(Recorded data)

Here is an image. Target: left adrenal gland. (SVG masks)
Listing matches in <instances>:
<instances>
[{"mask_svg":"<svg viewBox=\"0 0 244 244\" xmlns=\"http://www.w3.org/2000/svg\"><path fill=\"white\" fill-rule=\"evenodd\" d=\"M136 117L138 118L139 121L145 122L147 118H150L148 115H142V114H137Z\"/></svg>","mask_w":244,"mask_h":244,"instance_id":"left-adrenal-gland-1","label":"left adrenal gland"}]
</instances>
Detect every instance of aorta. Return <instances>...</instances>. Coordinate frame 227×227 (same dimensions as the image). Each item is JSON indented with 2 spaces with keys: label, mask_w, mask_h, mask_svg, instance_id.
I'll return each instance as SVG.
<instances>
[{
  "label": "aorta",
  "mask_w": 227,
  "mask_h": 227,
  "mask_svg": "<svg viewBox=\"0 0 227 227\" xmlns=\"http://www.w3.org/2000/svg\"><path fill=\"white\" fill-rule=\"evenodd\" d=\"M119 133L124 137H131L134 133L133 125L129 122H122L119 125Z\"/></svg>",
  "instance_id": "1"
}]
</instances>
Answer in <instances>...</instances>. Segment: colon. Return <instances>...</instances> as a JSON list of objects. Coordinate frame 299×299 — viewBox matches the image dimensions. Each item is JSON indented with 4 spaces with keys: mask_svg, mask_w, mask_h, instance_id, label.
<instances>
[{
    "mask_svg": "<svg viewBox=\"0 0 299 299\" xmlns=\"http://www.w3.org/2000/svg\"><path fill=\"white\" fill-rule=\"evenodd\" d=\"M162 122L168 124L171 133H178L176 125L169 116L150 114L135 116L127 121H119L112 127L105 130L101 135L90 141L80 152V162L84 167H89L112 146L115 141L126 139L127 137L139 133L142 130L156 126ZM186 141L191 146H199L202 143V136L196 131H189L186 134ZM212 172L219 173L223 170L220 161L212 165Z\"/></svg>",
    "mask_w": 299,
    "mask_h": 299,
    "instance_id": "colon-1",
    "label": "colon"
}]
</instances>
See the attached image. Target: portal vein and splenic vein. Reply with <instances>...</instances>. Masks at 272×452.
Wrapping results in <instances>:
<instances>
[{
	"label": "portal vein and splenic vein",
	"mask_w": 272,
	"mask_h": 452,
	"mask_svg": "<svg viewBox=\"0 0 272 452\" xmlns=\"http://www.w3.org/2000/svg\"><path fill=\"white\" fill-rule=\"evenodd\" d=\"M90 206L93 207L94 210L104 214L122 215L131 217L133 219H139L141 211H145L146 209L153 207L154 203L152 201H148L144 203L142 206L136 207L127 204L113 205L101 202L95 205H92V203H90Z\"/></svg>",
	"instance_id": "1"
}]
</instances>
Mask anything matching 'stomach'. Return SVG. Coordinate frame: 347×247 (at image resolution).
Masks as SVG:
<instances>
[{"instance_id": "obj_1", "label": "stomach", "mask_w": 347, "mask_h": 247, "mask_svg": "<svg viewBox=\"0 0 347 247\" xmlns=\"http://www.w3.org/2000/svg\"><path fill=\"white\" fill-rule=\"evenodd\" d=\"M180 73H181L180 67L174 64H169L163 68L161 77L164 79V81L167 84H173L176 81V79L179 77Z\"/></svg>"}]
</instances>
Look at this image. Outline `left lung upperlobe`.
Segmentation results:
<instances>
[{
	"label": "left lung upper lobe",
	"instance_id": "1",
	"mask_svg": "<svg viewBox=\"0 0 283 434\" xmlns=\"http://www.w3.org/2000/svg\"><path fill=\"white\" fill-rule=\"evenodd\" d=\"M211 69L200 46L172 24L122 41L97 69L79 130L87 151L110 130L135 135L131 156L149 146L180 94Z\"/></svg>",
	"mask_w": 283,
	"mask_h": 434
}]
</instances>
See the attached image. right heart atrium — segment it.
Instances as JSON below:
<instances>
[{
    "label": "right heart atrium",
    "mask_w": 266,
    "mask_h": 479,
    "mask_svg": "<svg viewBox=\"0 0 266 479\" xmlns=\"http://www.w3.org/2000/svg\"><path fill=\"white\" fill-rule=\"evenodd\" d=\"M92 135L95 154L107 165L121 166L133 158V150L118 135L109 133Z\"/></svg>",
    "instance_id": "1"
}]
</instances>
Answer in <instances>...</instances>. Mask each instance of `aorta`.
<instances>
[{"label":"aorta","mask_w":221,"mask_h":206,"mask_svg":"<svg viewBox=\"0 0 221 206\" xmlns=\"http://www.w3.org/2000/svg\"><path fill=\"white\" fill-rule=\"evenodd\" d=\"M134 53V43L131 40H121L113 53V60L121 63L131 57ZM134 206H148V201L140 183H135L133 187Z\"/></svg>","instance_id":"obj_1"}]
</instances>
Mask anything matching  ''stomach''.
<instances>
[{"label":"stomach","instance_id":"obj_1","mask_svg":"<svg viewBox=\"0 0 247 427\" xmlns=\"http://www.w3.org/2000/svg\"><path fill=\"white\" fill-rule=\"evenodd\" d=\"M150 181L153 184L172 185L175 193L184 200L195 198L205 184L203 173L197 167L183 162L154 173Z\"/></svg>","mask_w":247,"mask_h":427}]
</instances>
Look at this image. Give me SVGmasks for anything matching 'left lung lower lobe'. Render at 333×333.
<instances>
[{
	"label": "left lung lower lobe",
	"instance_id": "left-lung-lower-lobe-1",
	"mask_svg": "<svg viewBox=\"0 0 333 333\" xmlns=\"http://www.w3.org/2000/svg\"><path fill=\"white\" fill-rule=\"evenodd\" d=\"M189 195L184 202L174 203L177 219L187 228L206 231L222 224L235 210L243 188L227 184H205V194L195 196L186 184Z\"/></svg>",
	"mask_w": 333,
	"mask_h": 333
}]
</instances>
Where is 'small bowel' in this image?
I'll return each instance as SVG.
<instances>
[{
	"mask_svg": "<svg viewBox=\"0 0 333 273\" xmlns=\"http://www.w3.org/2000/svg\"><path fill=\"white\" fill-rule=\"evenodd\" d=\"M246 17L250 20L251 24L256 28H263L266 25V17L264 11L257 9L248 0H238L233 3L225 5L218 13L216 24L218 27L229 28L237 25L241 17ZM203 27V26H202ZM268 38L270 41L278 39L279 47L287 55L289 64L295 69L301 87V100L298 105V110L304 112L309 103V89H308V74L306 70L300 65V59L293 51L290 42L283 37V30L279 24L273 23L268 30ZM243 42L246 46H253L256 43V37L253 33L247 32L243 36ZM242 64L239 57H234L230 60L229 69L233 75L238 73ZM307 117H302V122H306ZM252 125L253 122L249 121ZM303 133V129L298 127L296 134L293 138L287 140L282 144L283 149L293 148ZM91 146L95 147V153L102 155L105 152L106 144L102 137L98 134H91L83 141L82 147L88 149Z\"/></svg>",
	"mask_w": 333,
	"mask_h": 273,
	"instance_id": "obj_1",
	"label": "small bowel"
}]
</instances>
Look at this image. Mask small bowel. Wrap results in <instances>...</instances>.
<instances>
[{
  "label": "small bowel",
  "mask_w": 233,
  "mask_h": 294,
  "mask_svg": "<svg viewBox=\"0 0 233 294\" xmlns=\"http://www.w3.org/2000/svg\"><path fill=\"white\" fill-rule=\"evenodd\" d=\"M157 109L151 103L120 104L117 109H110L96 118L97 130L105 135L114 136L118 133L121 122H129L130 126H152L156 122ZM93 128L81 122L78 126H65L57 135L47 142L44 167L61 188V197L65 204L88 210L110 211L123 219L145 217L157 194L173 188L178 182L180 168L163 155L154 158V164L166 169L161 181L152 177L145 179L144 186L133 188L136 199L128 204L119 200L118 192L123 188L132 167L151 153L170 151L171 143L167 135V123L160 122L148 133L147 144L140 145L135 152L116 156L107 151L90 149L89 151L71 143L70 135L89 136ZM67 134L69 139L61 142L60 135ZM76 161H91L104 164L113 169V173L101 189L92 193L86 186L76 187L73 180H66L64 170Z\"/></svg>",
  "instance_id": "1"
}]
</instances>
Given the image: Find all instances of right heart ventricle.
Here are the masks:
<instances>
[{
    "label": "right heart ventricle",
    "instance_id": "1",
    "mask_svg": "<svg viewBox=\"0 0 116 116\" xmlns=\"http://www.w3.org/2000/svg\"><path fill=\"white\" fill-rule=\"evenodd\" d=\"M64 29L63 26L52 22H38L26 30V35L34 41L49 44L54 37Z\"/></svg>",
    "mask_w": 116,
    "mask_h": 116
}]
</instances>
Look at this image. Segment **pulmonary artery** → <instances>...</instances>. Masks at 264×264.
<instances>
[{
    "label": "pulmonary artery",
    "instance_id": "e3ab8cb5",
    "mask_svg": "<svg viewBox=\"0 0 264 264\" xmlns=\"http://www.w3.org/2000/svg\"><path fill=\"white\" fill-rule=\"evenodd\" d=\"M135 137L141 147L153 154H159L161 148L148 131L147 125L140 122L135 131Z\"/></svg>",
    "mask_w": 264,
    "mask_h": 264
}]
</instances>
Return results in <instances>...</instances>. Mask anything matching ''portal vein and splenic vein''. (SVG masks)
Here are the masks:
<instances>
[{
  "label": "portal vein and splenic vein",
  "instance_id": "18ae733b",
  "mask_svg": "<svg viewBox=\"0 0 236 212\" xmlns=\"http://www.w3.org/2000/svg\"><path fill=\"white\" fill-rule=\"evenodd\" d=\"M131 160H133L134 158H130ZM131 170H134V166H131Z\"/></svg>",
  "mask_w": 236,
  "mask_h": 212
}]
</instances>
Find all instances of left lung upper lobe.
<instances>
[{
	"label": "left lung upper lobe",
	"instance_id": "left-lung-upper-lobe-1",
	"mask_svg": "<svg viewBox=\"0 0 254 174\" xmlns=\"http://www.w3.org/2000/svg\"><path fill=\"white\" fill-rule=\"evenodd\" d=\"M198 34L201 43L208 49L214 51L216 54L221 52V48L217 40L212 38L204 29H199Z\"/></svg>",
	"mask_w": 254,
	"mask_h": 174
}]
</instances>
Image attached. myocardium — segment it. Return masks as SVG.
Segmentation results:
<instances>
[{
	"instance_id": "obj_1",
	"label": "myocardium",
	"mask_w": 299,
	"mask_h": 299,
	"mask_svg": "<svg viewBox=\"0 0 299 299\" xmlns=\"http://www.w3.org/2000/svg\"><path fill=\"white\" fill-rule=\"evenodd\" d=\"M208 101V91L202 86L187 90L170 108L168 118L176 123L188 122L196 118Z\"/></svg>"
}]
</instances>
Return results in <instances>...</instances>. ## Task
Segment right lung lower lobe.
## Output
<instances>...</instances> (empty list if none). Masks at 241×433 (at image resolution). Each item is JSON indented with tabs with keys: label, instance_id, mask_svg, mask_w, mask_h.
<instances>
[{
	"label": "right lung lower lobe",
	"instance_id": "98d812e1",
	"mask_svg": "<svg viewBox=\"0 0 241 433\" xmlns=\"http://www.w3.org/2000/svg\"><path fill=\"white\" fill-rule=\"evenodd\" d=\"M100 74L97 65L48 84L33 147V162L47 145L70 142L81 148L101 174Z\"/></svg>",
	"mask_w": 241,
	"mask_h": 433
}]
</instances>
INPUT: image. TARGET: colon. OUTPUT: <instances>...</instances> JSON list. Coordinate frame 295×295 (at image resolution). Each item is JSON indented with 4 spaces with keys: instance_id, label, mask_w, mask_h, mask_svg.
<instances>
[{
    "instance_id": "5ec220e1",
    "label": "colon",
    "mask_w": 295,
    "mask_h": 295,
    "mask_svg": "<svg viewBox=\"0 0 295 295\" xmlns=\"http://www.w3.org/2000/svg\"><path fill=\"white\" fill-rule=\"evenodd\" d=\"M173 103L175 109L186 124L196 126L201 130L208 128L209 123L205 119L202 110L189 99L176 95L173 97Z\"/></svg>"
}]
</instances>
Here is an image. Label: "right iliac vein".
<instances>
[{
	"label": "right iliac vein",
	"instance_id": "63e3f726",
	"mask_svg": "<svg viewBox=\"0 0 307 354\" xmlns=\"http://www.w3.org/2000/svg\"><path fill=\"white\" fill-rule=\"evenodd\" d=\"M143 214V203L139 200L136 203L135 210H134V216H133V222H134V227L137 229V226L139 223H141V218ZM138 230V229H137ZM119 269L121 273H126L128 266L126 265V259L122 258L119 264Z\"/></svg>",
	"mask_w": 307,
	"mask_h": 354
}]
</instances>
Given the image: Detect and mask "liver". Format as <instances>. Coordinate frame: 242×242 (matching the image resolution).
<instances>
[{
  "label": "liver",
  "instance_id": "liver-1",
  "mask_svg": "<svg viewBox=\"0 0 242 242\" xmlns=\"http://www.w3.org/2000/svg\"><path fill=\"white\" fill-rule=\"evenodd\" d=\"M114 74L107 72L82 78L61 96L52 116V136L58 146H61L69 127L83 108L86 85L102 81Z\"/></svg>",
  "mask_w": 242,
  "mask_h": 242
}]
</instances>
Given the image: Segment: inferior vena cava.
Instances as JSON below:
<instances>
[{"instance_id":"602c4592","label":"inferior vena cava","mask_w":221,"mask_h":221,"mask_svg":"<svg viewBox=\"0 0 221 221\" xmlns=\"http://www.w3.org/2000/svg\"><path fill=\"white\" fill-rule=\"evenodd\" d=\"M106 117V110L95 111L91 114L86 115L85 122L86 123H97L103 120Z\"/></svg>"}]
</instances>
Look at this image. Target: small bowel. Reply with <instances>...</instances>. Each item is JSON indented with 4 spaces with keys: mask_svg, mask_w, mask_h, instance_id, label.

== Instructions for the task ==
From the listing above, pick out every line that contains the string "lung", where uppercase and lowercase letters count as different. Copy each of those lines as it appears.

== Solution for this task ==
Look at this image. Outline `left lung upperlobe`.
	"label": "left lung upper lobe",
Look at this image. Give me SVGmasks for anything matching 'left lung lower lobe'. Render at 333×333.
	"label": "left lung lower lobe",
	"instance_id": "left-lung-lower-lobe-1",
Find all instances of left lung upper lobe.
	"label": "left lung upper lobe",
	"instance_id": "left-lung-upper-lobe-1",
Segment right lung lower lobe.
	"label": "right lung lower lobe",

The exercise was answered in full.